(INSTRUCTIONS TO FOLLOW) Copy every line below word for word, leaving out the pictures.

(INFORMATION SHOWN)
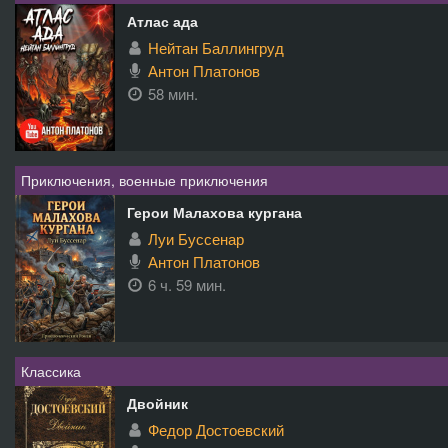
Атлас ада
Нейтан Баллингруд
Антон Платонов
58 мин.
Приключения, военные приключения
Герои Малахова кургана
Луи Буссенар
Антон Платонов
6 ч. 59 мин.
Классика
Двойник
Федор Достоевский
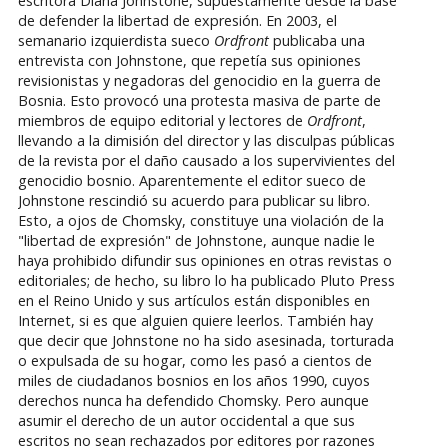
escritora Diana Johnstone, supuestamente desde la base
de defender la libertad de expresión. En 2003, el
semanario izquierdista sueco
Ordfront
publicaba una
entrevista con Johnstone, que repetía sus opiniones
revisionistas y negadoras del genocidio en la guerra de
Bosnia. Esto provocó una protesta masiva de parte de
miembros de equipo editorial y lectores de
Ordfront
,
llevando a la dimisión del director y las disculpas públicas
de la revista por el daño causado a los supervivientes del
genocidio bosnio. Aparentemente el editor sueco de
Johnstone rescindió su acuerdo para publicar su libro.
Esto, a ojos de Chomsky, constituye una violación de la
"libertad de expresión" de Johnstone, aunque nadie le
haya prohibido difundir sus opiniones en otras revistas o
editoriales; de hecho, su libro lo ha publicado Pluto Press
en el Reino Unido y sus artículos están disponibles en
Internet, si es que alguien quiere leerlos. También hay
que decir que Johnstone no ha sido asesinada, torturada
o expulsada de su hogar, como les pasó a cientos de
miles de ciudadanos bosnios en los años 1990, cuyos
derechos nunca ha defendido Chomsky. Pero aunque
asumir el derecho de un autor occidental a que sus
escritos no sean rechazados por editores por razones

(PROBLEM SOLUTION)
Атлас ада
Нейтан Баллингруд
Антон Платонов
58 мин.
Приключения, военные приключения
Герои Малахова кургана
Луи Буссенар
Антон Платонов
6 ч. 59 мин.
Классика
Двойник
Федор Достоевский
escritora Diana Johnstone, supuestamente desde la base
de defender la libertad de expresión. En 2003, el
semanario izquierdista sueco
Ordfront
publicaba una
entrevista con Johnstone, que repetía sus opiniones
revisionistas y negadoras del genocidio en la guerra de
Bosnia. Esto provocó una protesta masiva de parte de
miembros de equipo editorial y lectores de
Ordfront
,
llevando a la dimisión del director y las disculpas públicas
de la revista por el daño causado a los supervivientes del
genocidio bosnio. Aparentemente el editor sueco de
Johnstone rescindió su acuerdo para publicar su libro.
Esto, a ojos de Chomsky, constituye una violación de la
"libertad de expresión" de Johnstone, aunque nadie le
haya prohibido difundir sus opiniones en otras revistas o
editoriales; de hecho, su libro lo ha publicado Pluto Press
en el Reino Unido y sus artículos están disponibles en
Internet, si es que alguien quiere leerlos. También hay
que decir que Johnstone no ha sido asesinada, torturada
o expulsada de su hogar, como les pasó a cientos de
miles de ciudadanos bosnios en los años 1990, cuyos
derechos nunca ha defendido Chomsky. Pero aunque
asumir el derecho de un autor occidental a que sus
escritos no sean rechazados por editores por razones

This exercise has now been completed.